* [ASSIGNMENT]:
Reproduce the lines between the one containing "چندین فرمت تصویر" and the one containing "فایل OTT خود را از دستگاه خود آپلود کنید.", inclusive, substituting "DOCX" for every occurrence of "OTT" and leaving all else unchanged.

* [RECORDS SHOWN]:

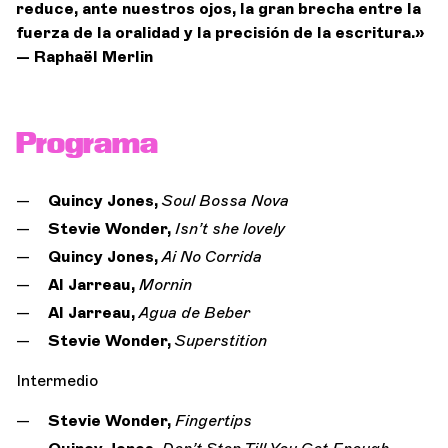
reduce, ante nuestros ojos, la gran brecha entre la
fuerza de la oralidad y la precisión de la escritura.»
— Raphaël Merlin
Programa
Quincy Jones,
Soul Bossa Nova
Stevie Wonder,
Isn’t she lovely
Quincy Jones,
Ai No Corrida
Al Jarreau,
Mornin
Al Jarreau,
Agua de Beber
Stevie Wonder,
Superstition
Intermedio
Stevie Wonder,
Fingertips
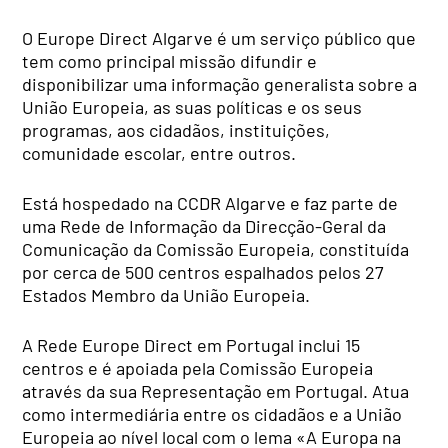
O Europe Direct Algarve é um serviço público que
tem como principal missão difundir e
disponibilizar uma informação generalista sobre a
União Europeia, as suas políticas e os seus
programas, aos cidadãos, instituições,
comunidade escolar, entre outros.
Está hospedado na CCDR Algarve e faz parte de
uma Rede de Informação da Direcção-Geral da
Comunicação da Comissão Europeia, constituída
por cerca de 500 centros espalhados pelos 27
Estados Membro da União Europeia.
A Rede Europe Direct em Portugal inclui 15
centros e é apoiada pela Comissão Europeia
através da sua Representação em Portugal. Atua
como intermediária entre os cidadãos e a União
Europeia ao nível local com o lema «A Europa na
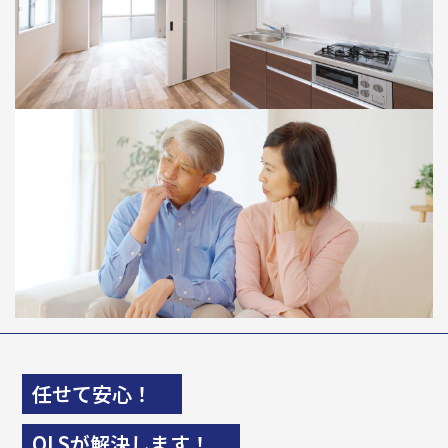
任せて安心！
OLSが解決します！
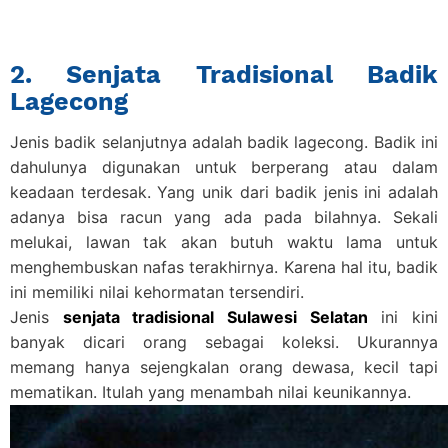
2. Senjata Tradisional Badik
Lagecong
Jenis badik selanjutnya adalah badik lagecong. Badik ini
dahulunya digunakan untuk berperang atau dalam
keadaan terdesak. Yang unik dari badik jenis ini adalah
adanya bisa racun yang ada pada bilahnya. Sekali
melukai, lawan tak akan butuh waktu lama untuk
menghembuskan nafas terakhirnya. Karena hal itu, badik
ini memiliki nilai kehormatan tersendiri.
Jenis
senjata tradisional Sulawesi Selatan
ini kini
banyak dicari orang sebagai koleksi. Ukurannya
memang hanya sejengkalan orang dewasa, kecil tapi
mematikan. Itulah yang menambah nilai keunikannya.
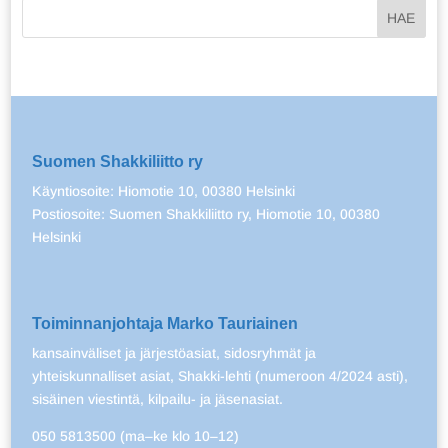
Suomen Shakkiliitto ry
Käyntiosoite: Hiomotie 10, 00380 Helsinki
Postiosoite: Suomen Shakkiliitto ry, Hiomotie 10, 00380
Helsinki
Toiminnanjohtaja Marko Tauriainen
kansainväliset ja järjestöasiat, sidosryhmät ja
yhteiskunnalliset asiat, Shakki-lehti (numeroon 4/2024 asti),
sisäinen viestintä, kilpailu- ja jäsenasiat.
050 5813500 (ma–ke klo 10–12)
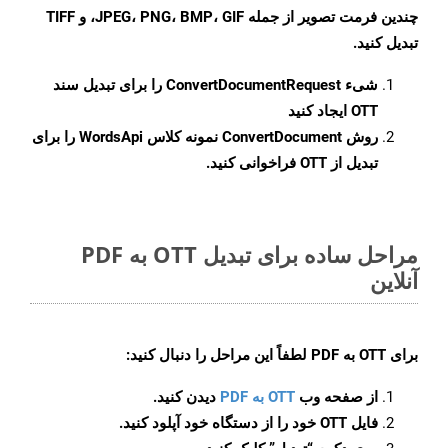
چندین فرمت تصویر از جمله JPEG، PNG، BMP، GIF، و TIFF
تبدیل کنید.
شیء
ConvertDocumentRequest
را برای تبدیل سند
OTT ایجاد کنید
روش
ConvertDocument
نمونه کلاس WordsApi را برای
تبدیل از OTT فراخوانی کنید.
مراحل ساده برای تبدیل OTT به PDF
آنلاین
برای
OTT به PDF
لطفاً این مراحل را دنبال کنید:
از صفحه وب
OTT به PDF
دیدن کنید.
فایل OTT خود را از دستگاه خود آپلود کنید.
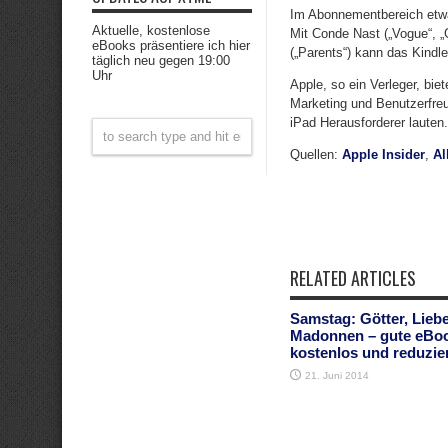
Im Abonnementbereich etwa
Aktuelle, kostenlose
Mit Conde Nast („Vogue“, „G
eBooks präsentiere ich hier
(„Parents“) kann das Kindl
täglich neu gegen 19:00
Uhr
Apple, so ein Verleger, bi
Marketing und Benutzerfreu
iPad Herausforderer lauten.
Quellen:
Apple Insider
,
Al
RELATED ARTICLES
Samstag: Götter, Lieb
Madonnen – gute eBo
kostenlos und reduzier
21. Juni 2014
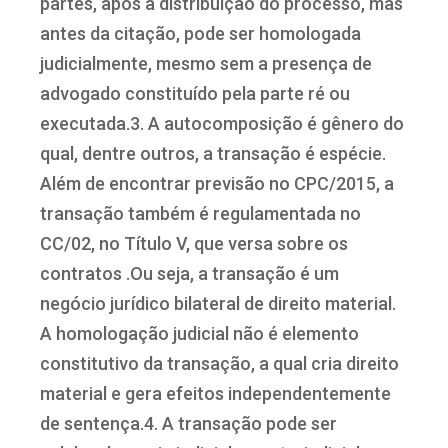
partes, após a distribuição do processo, mas
antes da citação, pode ser homologada
judicialmente, mesmo sem a presença de
advogado constituído pela parte ré ou
executada.3. A autocomposição é gênero do
qual, dentre outros, a transação é espécie.
Além de encontrar previsão no CPC/2015, a
transação também é regulamentada no
CC/02, no Título V, que versa sobre os
contratos .Ou seja, a transação é um
negócio jurídico bilateral de direito material.
A homologação judicial não é elemento
constitutivo da transação, a qual cria direito
material e gera efeitos independentemente
de sentença.4. A transação pode ser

* [FINISHED TASK]:
چندین فرمت تصویر از جمله JPEG، PNG، BMP، GIF، و TIFF
تبدیل کنید.
شیء
ConvertDocumentRequest
را برای تبدیل سند
DOCX ایجاد کنید
روش
ConvertDocument
نمونه کلاس WordsApi را برای
تبدیل از DOCX فراخوانی کنید.
مراحل ساده برای تبدیل DOCX به PDF
آنلاین
برای
DOCX به PDF
لطفاً این مراحل را دنبال کنید:
از صفحه وب
DOCX به PDF
دیدن کنید.
فایل DOCX خود را از دستگاه خود آپلود کنید.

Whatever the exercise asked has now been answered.